I will do that, once the docker images get build.
Don’t forget to hard refresh your browser so the options show up.
Updated the docker containers and I can see the new options. I will keep an eye on the environment. Overnight I had no issues, with the old docker image and updated configuration for the adapter
Sounds like we are narrowing in on the right settings.
With the settings from my previous post, I ended up with the issue again.
I tried to use the logging capture feature but I had some issues. Not sure how relevant these logs are.
But I tried to enable/disable the "Primary Port" configuration, I tried to restart the TCP Server on the EW11 adapter, it didn't help. For the TCP Server I increased the Max Accept to 5 and clicked submit, this is how I resstarted the TCP server on EW11.

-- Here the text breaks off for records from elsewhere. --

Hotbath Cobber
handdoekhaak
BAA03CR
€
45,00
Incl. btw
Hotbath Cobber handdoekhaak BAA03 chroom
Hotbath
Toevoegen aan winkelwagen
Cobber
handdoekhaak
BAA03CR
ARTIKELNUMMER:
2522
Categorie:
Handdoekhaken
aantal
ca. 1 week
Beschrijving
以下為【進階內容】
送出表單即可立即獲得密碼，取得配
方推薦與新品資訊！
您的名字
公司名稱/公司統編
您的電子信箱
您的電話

As mentioned before, I notice that the status of the port was displayed as "closed" but I was able to see the counts for received and successful starts increasing, but once I started to capture the logs, they stopped.

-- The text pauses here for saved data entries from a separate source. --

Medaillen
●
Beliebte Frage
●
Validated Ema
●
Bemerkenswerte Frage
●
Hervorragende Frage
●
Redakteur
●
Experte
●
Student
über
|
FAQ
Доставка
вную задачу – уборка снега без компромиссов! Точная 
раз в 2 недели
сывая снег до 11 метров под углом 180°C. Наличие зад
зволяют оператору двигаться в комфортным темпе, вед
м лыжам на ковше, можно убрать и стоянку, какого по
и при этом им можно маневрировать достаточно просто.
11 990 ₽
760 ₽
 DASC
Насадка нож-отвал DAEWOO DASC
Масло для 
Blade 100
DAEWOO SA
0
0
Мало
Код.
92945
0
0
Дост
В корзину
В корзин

consoleLog(2022-11-18_11-50-15).log config.json.log packetLog(2022-11-18_11-50-15).log
Check the Allow Half Open checkbox and try again. We are getting an END event from the EW11. Also increase your Inactivity Retry to 20 seconds. This is greater than the keep alive time.
Updated to:
and keeping:
I think when it loses wifi connection or changes channels it simply half closes the connection on the server side. This would be fine since njsPC will see that and disconnect the old dead connection then reconnect. Sadly, it doesn't reconnect with a full connection and returns the old half open connection.
Just so you know a half open connection is one where it can receive but not send. Which is why it shows as closed but still receives bytes from the adapter.
Are you by chance running a mesh network?
Actually, yes I am running a mesh network, using RBR750 and two RBS750.
I wonder if Orbi is switching channels. Is any one node close to the pad? There are others running the EW11s and short of the initial config, they have been running fine. I have a pi3 running socat in the garage that also has been running fine for years as well. I too run a mesh network but it is AiMesh.
I don't think I have a way to check that. Yes, EW11 connects to one of the nodes.
I do realize that most likely there is something specific to my env. I more than happy spend time to test combinations and provide you feedback, but I opened this enhancement, just so that I can work around the issue caused by my environment without really making you spend too much time on it.
Let me know how it behaves with the current options we have selected. At some point I may need to get one of these things just to see how many screws are in it.
What about printing out debug messages from the socket? I wonder if that would enlighten us to anything.
I’m not sure what we would get out of debug messages. I do know that we are getting a socket end if we try to disable half open sockets (which is expected) but it doesn’t close the socket if Wi-Fi is interrupted. When njsPC tries to reconnect it runs out of available sockets on the device so it reconnects the old half open socket. Maybe if the timeout is enabled on the device with keep alive and allow half open in njsPC it may drop the orphaned connections.
💥 Proposal
What feature you'd like to see
An API call which can be accessed and used in docker containers as health check
Motivation
Heath check monitor is more of a workarround for environment specific issue, or other "bugs" in the product,
For example from time to time I get:
but once I restart the container the issue goes away. I had this errors logged for 5-6 hours, overnight, and never recovered until I restarted the container.
The health check API should report if there were 2-3 reconnections and no message communication. The connection idle seems to work fine but in certain cases it doesn't catch the above mentioned case.
Pitch
in docker container I would take advantage of this healts check and trigger a container restart. This would cleanly re-initialize everything.